Arts

Tapestry

Courtesy of CBC Radio
Courtesy of CBC Radio
CBC radio show faithfully explores spirituality and religion

By Sandra Beardsall


In a media world where militant atheists jostle with right-wing talk-radio hosts to define religious life in North America, CBC radio’s Tapestry has, for many years, been quietly weaving quite another portrait of contemporary religiosity. You could say that this weekly one-hour program, designed to explore “spirituality, religion and the search for meaning,” is media faith-talk for the rest of us.

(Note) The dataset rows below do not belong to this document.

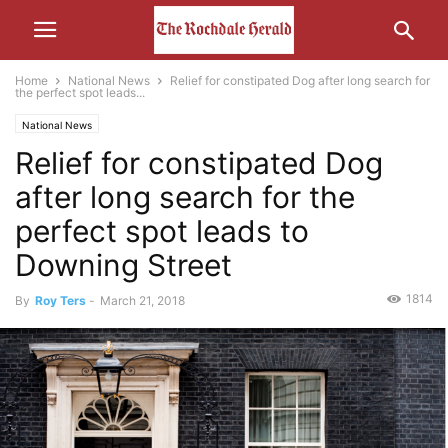
Home
National News
Relief for constipated Dog after long search for
the perfect spot leads...
National News
Relief for constipated Dog
after long search for the
perfect spot leads to
Downing Street
1814
By
Roy Ters
-
March 21, 2018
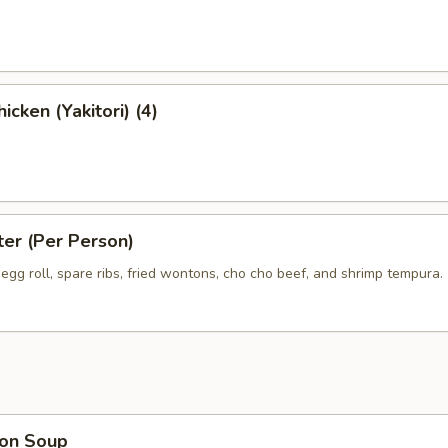
icken (Yakitori) (4)
ter (Per Person)
egg roll, spare ribs, fried wontons, cho cho beef, and shrimp tempura.
on Soup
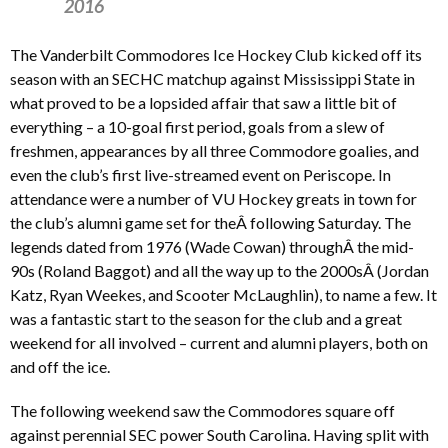
2016
The Vanderbilt Commodores Ice Hockey Club kicked off its
season with an SECHC matchup against Mississippi State in
what proved to be a lopsided affair that saw a little bit of
everything – a 10-goal first period, goals from a slew of
freshmen, appearances by all three Commodore goalies, and
even the club’s first live-streamed event on Periscope. In
attendance were a number of VU Hockey greats in town for
the club’s alumni game set for theÂ following Saturday. The
legends dated from 1976 (Wade Cowan) throughÂ the mid-
90s (Roland Baggot) and all the way up to the 2000sÂ (Jordan
Katz, Ryan Weekes, and Scooter McLaughlin), to name a few. It
was a fantastic start to the season for the club and a great
weekend for all involved – current and alumni players, both on
and off the ice.
The following weekend saw the Commodores square off
against perennial SEC power South Carolina. Having split with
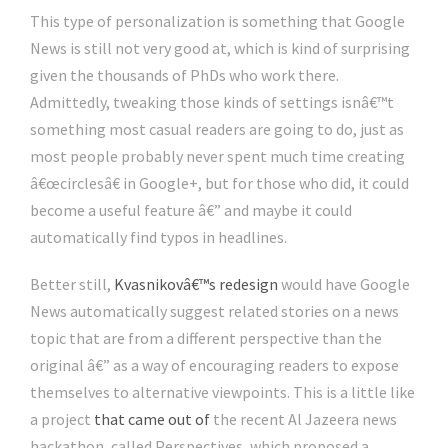
This type of personalization is something that Google
News is still not very good at, which is kind of surprising
given the thousands of PhDs who work there.
Admittedly, tweaking those kinds of settings isnâ€™t
something most casual readers are going to do, just as
most people probably never spent much time creating
â€œcirclesâ€ in Google+, but for those who did, it could
become a useful feature â€” and maybe it could
automatically find typos in headlines.
Better still,
Kvasnikovâ€™s redesign
would have Google
News automatically suggest related stories on a news
topic that are from a different perspective than the
original â€” as a way of encouraging readers to expose
themselves to alternative viewpoints. This is a little like
a project
that came out of
the recent Al Jazeera news
hackathon, called Perspectives, which proposed a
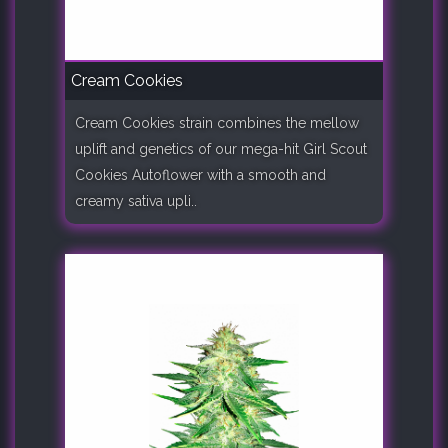
Cream Cookies
Cream Cookies strain combines the mellow
uplift and genetics of our mega-hit Girl Scout
Cookies Autoflower with a smooth and
creamy sativa upli..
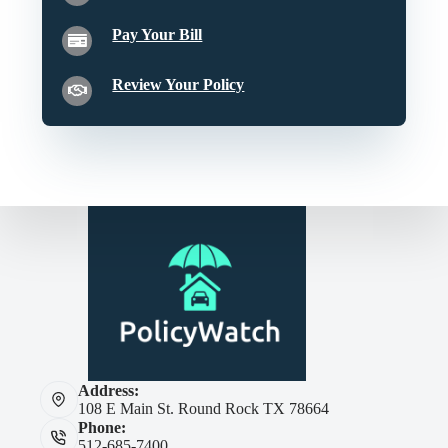
Pay Your Bill
Review Your Policy
Address:
108 E Main St. Round Rock TX 78664
Phone:
512-685-7400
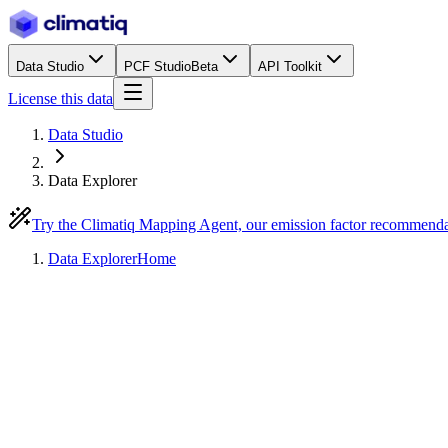
Data Studio
PCF Studio
Beta
API Toolkit
License this data
Data Studio
Data Explorer
Try the Climatiq Mapping Agent, our emission factor recommend
Data Explorer
Home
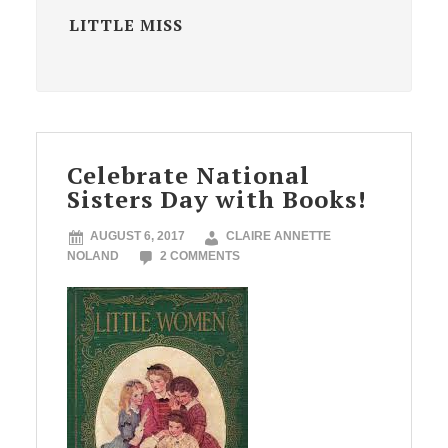
LITTLE MISS
Celebrate National
Sisters Day with Books!
AUGUST 6, 2017
CLAIRE ANNETTE
NOLAND
2 COMMENTS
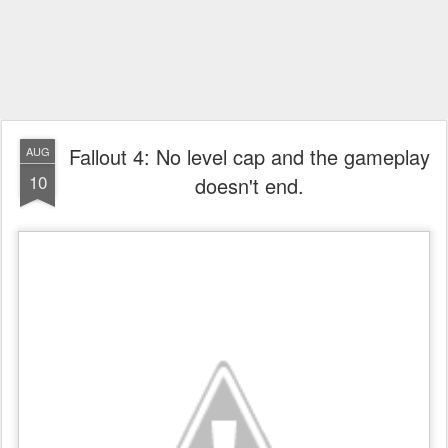
Fallout 4: No level cap and the gameplay
AUG
10
doesn't end.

Veteran radio host Mary Hynes takes up provocative, whimsical and sometimes obscure topics, always radiating fascination and respect for her subjects. The show’s themes range across traditions: an interview with Islamic rock star Salman Ahmad one week, a conversation with the well-known Episcopalian preacher and writer Barbara Brown Taylor the next. The program also investigates pan-religious issues, such as the nature of hell or the intersection of the psychedelic drug culture of the 1960s with the quest for mystical experience. 

Even when the subject matter seems self-evident, Hynes and her interviewees find ways to intrigue listeners. For example, we might generally agree that gardening can be a spiritual activity. In the “Back to the Garden” episode, however, we meet Fariborz Sahba, the Canadian architect who designed the famed Baha’i garden that surrounds the shrine of the Báb in Haifa, Israel. Then there is the entertaining segment of this same episode in which passersby on the streets of Toronto attempt to describe paradise.

Most gratifying about Tapestry are the assumptions that move through the program each week. Faith matters. Religious beliefs, practices and yearnings are integral to the warp and woof of what it is to be human. 


Rev. Sandra Beardsall is a professor of church history and ecumenics at St. Andrew’s College in Saskatoon.